Орельен хотел сказать: «Но ведь это было в прошлом году», — однако счел такой ответ проявлением трусости и выразил свою мысль следующими словами:
— Уверяю вас, она очаровательная женщина.
— О, я ее прекрасно знаю. Мы с ней — одного поколения.
И снова Орельен подумал, но не выразил своей мысли вслух: «Гм! одного поколения… понятие растяжимое!..» Не важно, что произнес он на самом деле; огонь, зажегшийся на мгновение в его глазах, как бы довел до собеседницы этот внутренний монолог. Она скрестила ноги, и потревоженное золото открыло ее колени. Госпожа де Персеваль знала, что делает. Орельен тут же скосил глаза.
— Диана прекрасно выглядит для своих тридцати шести лет, — продолжала она. — В сущности, мы обе могли бы быть подругами вашей матушки.
— Моя мать очень любила маленьких девочек.
— Льстец…
— Мне тридцать лет.
Орельен закусил губу — этого уже говорить не следовало. Он попался на удочку и позволил увести себя от главной цели их разговора: ему необходимо было знать, почему эта дама вдруг пригласила его к себе. Он нахмурился.
— Мы совсем забыли о смокинге. Кто же, к моему счастью, напомнил вам обо мне?
Хозяйка явно избегала прямого ответа на вопрос и натянула подол платья с таким видом, будто взгляды Орельена ее испугали.
— О, я прекрасно знаю, ради кого вы явились сегодня ко мне!
— Ради кого же?
— Вы сами знаете, невозможный вы человек, что отнюдь не ради меня.
Он почувствовал себя окончательно сбитым с толку. И запротестовал.
— Нет, нет, — перебила его госпожа де Персеваль. — Я знаю, кто вас сейчас интересует, и это вовсе не Диана Неттанкур… Вот ее вы и увидите… Раз уж так, я сама стану вашей сообщницей!
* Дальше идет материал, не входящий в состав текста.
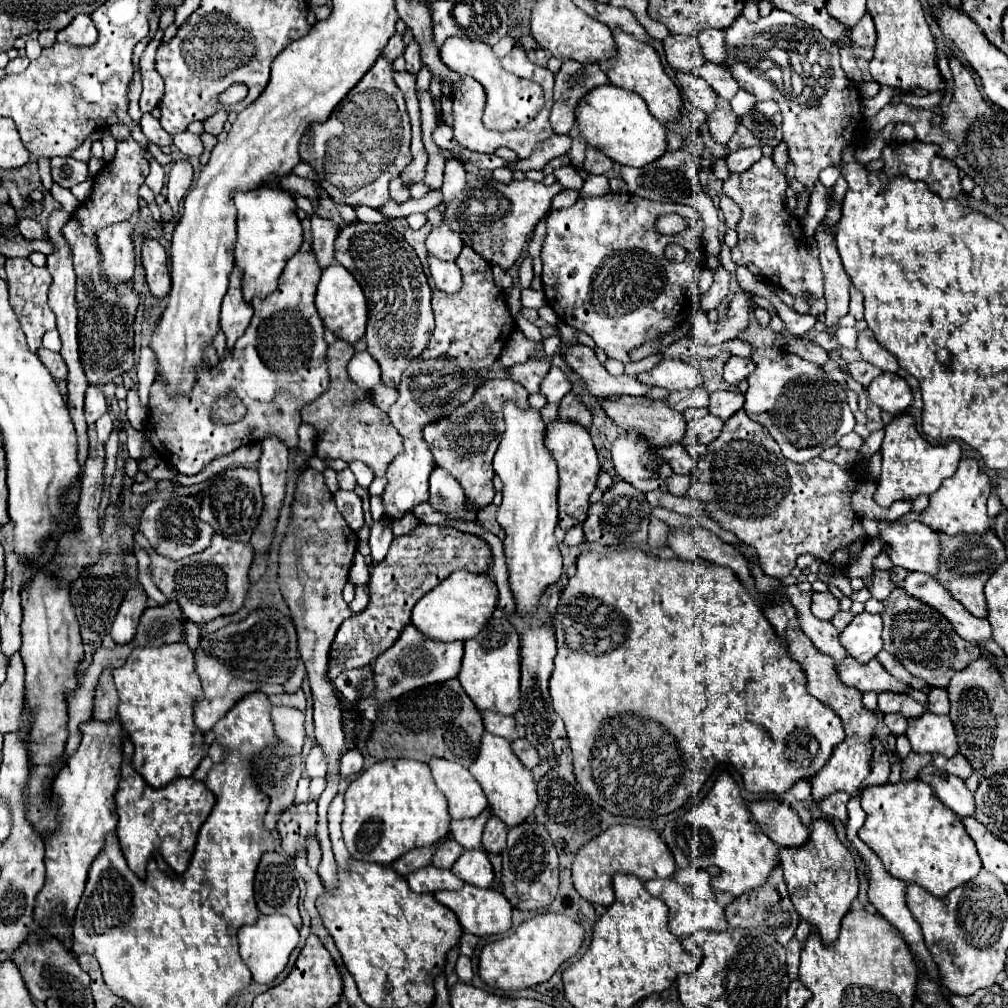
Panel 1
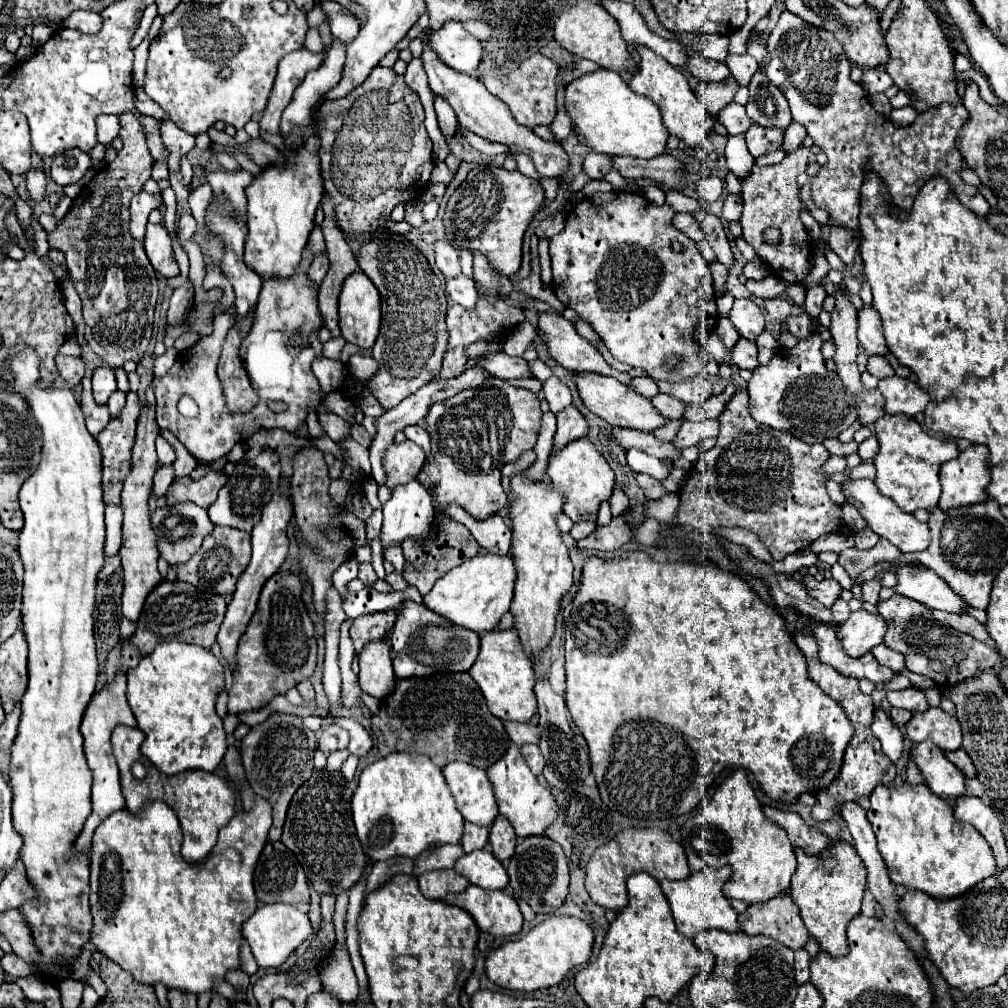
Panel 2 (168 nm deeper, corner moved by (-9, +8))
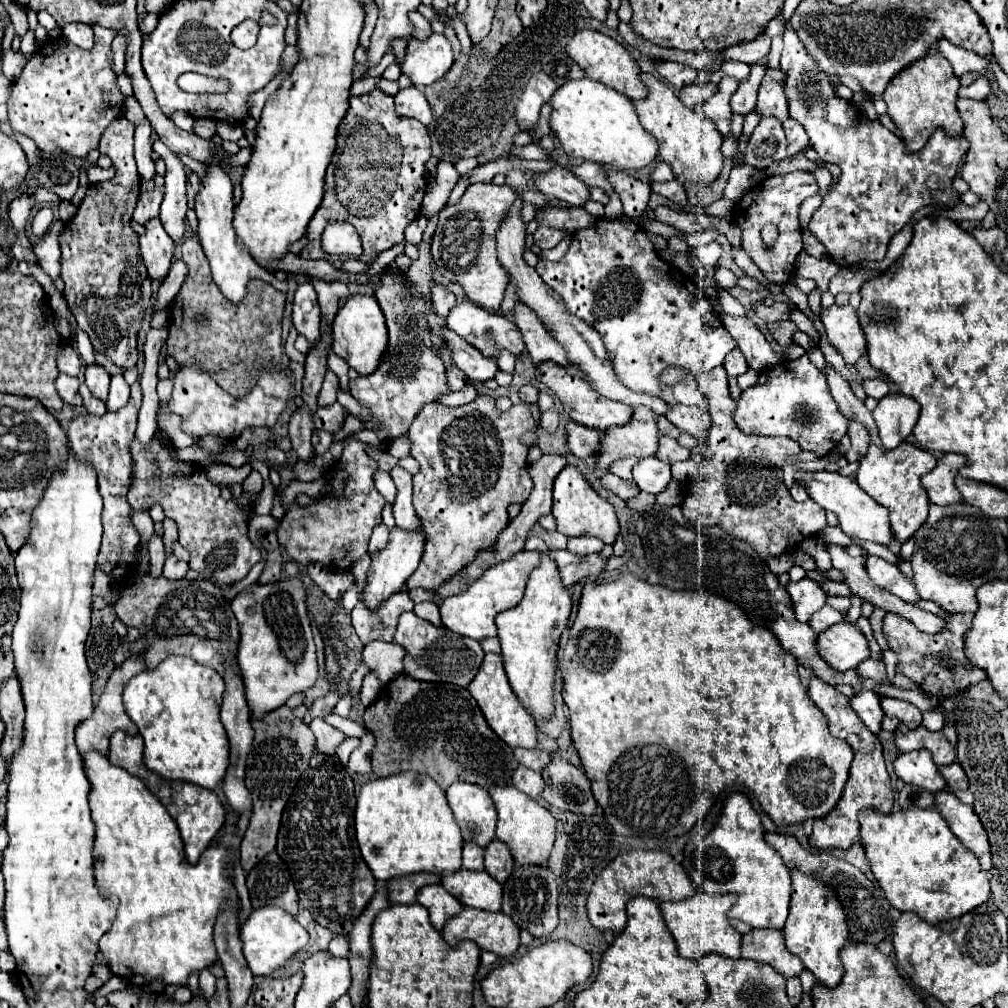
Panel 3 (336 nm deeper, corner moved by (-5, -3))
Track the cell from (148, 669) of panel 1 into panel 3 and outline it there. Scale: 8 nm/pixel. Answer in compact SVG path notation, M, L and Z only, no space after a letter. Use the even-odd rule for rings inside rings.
M169 656L155 670L145 670L129 680L123 702L143 740L143 762L149 770L169 778L215 788L229 766L229 742L219 720L223 676L185 656Z

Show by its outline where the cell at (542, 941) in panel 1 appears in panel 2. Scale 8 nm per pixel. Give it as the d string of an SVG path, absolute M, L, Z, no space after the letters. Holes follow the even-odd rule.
M551 915L521 939L503 943L499 949L495 949L485 961L485 971L493 983L513 991L537 991L541 987L551 987L557 985L569 969L585 963L591 957L593 939L595 935L585 921L577 917Z

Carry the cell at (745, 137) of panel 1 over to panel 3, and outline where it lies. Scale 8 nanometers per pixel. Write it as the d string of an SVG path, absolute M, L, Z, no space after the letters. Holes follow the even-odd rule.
M723 78L719 82L717 94L713 98L709 98L705 104L697 106L697 112L707 116L709 120L713 120L717 130L723 136L727 136L731 130L731 108L727 104L729 104L729 98L735 90L737 90L737 82L733 78Z

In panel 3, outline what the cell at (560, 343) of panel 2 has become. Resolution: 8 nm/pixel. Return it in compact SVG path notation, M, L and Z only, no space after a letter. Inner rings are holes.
M521 302L515 304L513 318L515 318L513 322L517 324L517 328L523 334L525 348L535 364L545 362L545 360L551 360L559 366L569 364L563 346L551 338L551 334L545 330L541 320L537 316L533 316L533 312L525 304L521 304Z

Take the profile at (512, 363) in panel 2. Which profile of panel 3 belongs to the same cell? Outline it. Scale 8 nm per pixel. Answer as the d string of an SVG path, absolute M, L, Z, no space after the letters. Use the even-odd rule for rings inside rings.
M439 328L441 338L445 342L445 346L451 350L451 360L453 364L473 382L485 382L489 378L495 376L495 372L499 370L497 364L489 358L483 358L481 352L477 352L477 348L471 348L461 336L457 336L453 330L449 328Z

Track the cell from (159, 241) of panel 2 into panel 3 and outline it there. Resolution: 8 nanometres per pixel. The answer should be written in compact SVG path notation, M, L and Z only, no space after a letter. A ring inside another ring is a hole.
M153 218L149 224L145 224L145 234L139 236L139 248L149 276L153 280L163 280L171 266L175 242L163 230L159 218Z

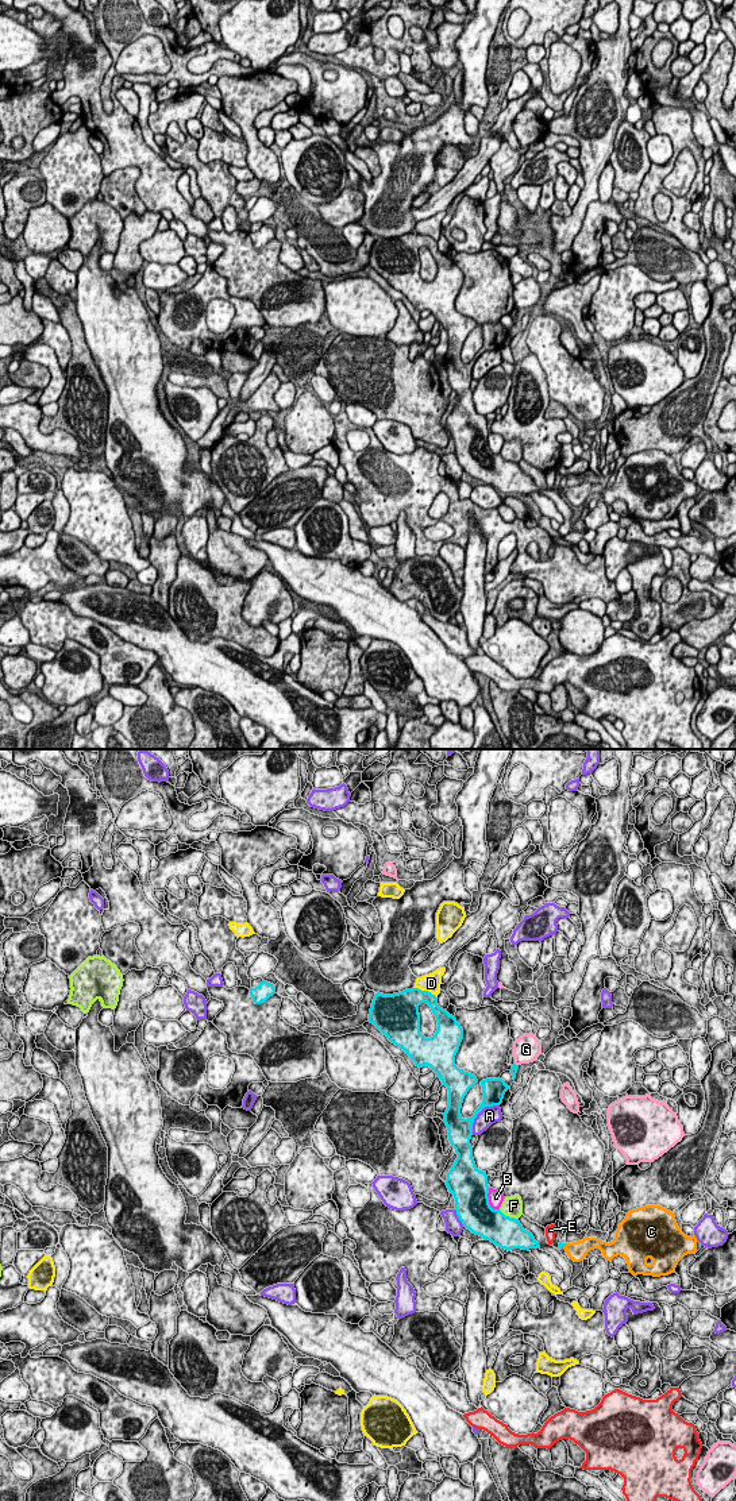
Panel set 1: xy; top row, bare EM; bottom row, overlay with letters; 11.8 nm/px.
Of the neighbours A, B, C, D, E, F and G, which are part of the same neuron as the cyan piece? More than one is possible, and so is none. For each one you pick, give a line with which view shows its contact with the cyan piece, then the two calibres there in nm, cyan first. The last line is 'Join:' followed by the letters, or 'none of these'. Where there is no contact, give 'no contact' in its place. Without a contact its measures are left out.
C: xy | 60/240 nm
Join: C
Она вздохнула. Орельен рассердился, но побоялся выказать свой гнев и жалобно воскликнул:
— Вы говорите просто непонятные вещи! Конечно, я пришел, чтобы видеть вас, я совершенно не знаю, кого вы ждете, впрочем…
— Успокойтесь же, она придет.
— Да кто она? Уверяю вас, ее вообще не существует.
— Чудесно, чудесно, продолжайте скрытничать! О, вы, я вижу, настоящий джентльмен! Только не смейте говорить, что вы явились ради меня.
Тут надо бы доказать свое чистосердечие, бросить какую-нибудь неотразимо любезную фразу, впрочем, вполне искреннюю… Что явился он не ради самой госпожи де Персеваль, но все же ради ее восклицательных знаков. Всякому любопытно познакомиться с женщиной, которая так щедра на восклицательные знаки. Возможно, слова его не встретили бы любезного приема. И все-таки он непременно сказал бы что-нибудь в таком духе, но в эту минуту в гостиную вошли.
Вошел юноша лет двадцати с небольшим, в светло-сером нечищеном пиджаке, в грязных туфлях и мятых брюках без намека на складку. По-мальчишески худой, с пышными, закинутыми назад волосами и бледной, очень подвижной физиономией.
— Вы опоздали, Поль, и даже не потрудились переодеться, — заметила госпожа де Персеваль, протягивая ему для поцелуя кончики пальцев. — Вы не знакомы? Поль Дени — поэт… Мосье Орельен Лертилуа…
— Очень рад… Вы прекрасно знаете, Мэри, что мой смокинг вышел из строя…
— Нет, не знаю. Что такое с ним случилось?
— Да я вам уже три раза объяснял… Я прожег смокинг горелкой Бунзена…
— Что это еще за нелепая выдумка?
— Никакой тут выдумки нет… просто прожег горелкой Бунзена…
— Смокинг и горелки Бунзена уживаются, Поль, только в современной поэзии.
— Я же вам говорил, что случилось это вечером в лаборатории…
— Следовательно, теперь, отправляясь в лабораторию, вы надеваете смокинг?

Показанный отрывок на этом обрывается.